*What the task asks*:
Repeat the data in full and exactly. Leave the pictures out.

*Recorded data*:
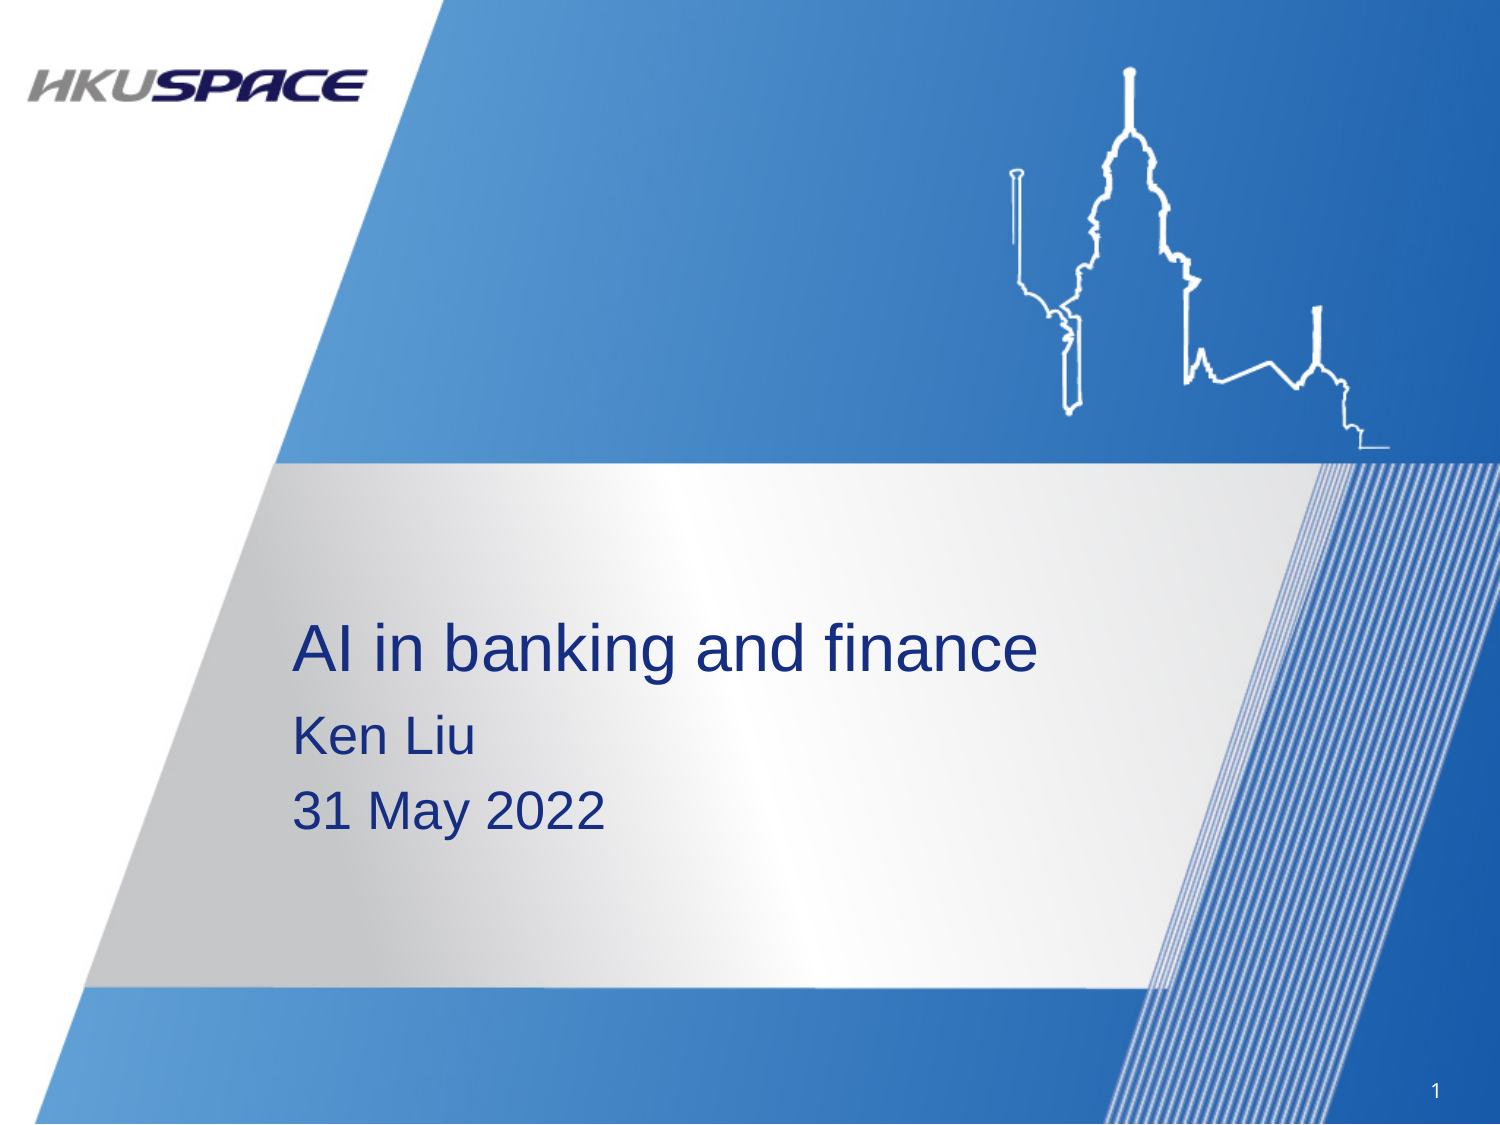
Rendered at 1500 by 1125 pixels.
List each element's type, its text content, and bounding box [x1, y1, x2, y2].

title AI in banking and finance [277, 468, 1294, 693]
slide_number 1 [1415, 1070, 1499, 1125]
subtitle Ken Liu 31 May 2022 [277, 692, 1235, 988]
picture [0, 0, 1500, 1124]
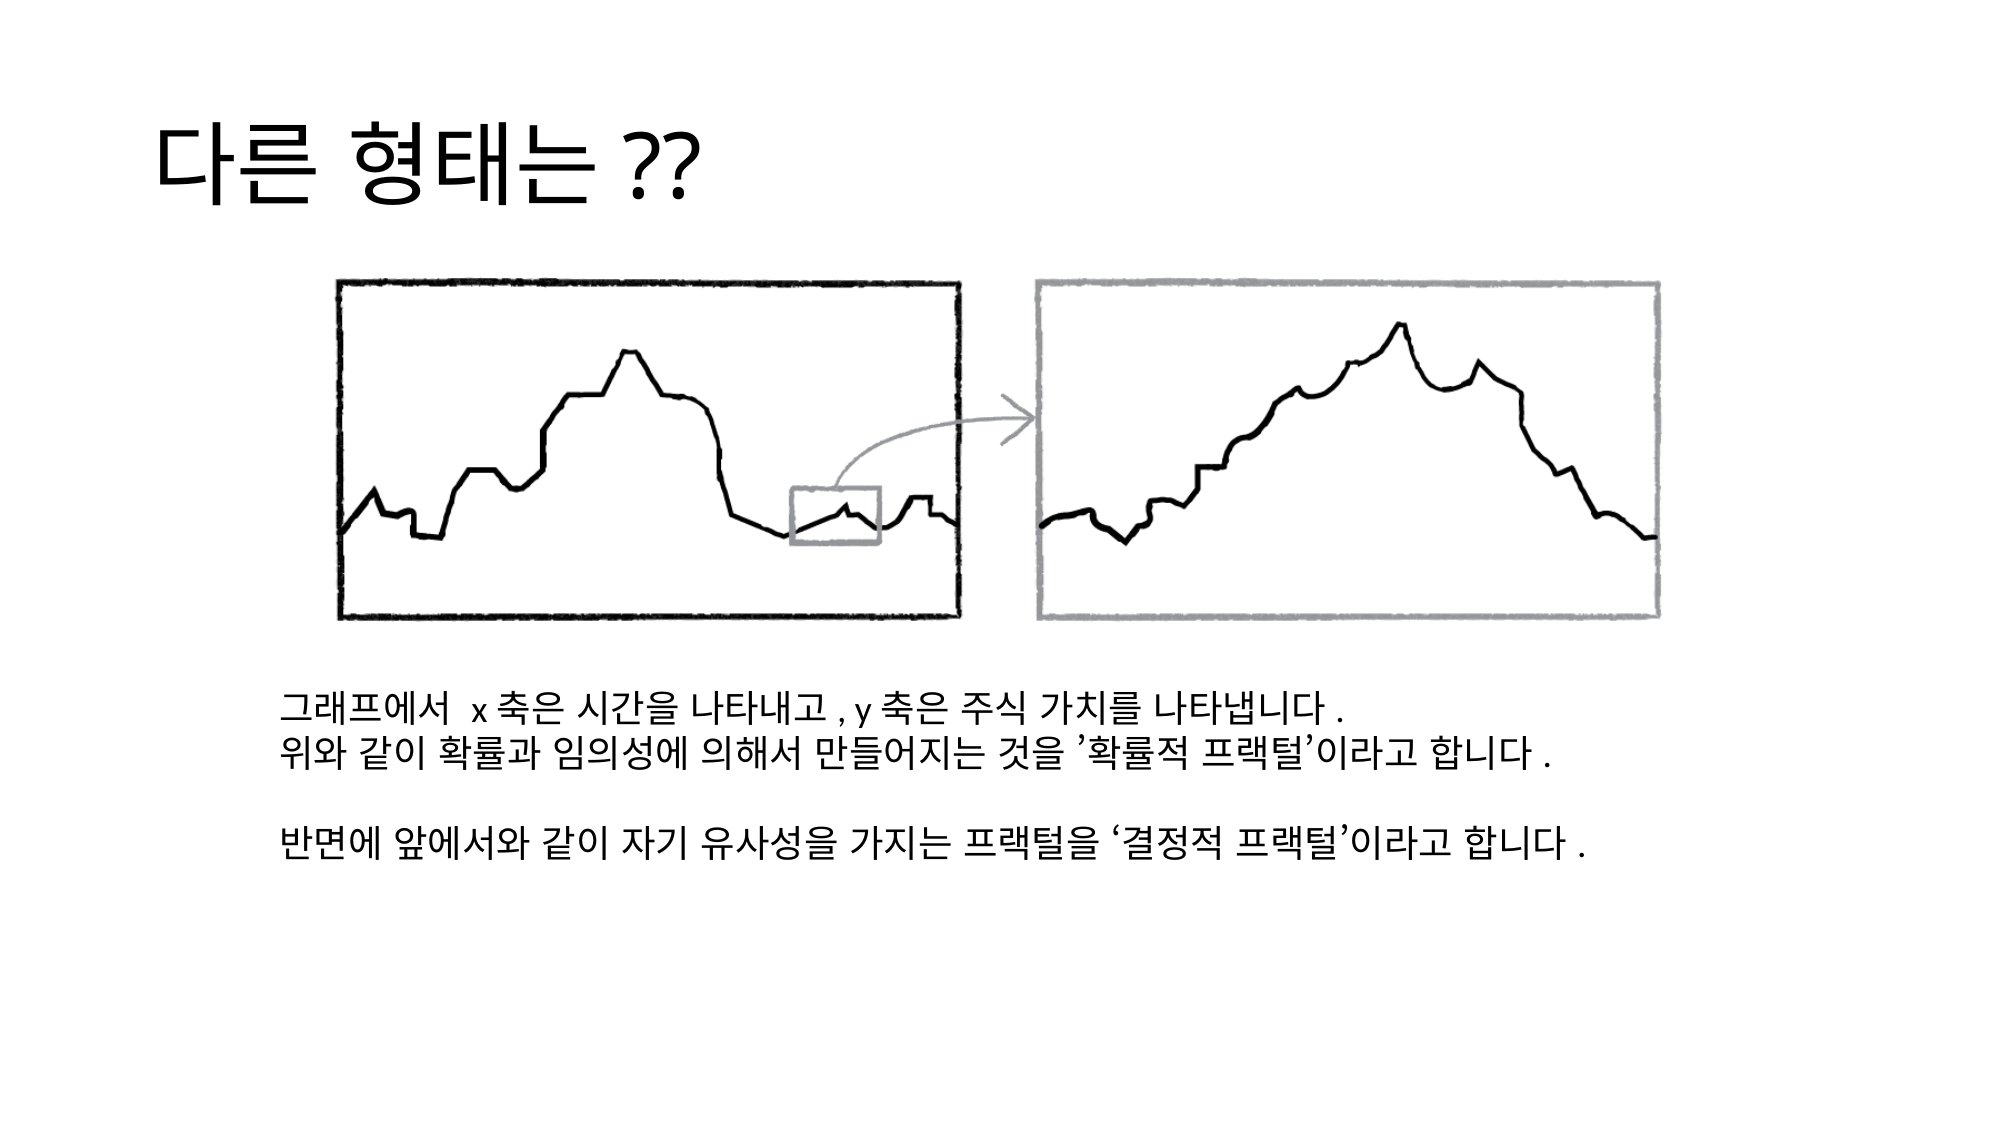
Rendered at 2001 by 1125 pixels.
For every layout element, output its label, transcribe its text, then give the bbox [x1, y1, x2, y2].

*Your response*:
Rendered at 1500 by 1125 pixels.
List each element's type, its text content, and bounding box [x1, y1, x2, y2].

title AI in banking and finance [277, 468, 1294, 693]
slide_number 1 [1415, 1070, 1499, 1125]
subtitle Ken Liu 31 May 2022 [277, 692, 1235, 988]
picture [0, 0, 1500, 1124]
Rendered at 2001 by 1125 pixels.
For every layout element, output its label, transcribe its text, then give the bbox [x1, y1, x2, y2].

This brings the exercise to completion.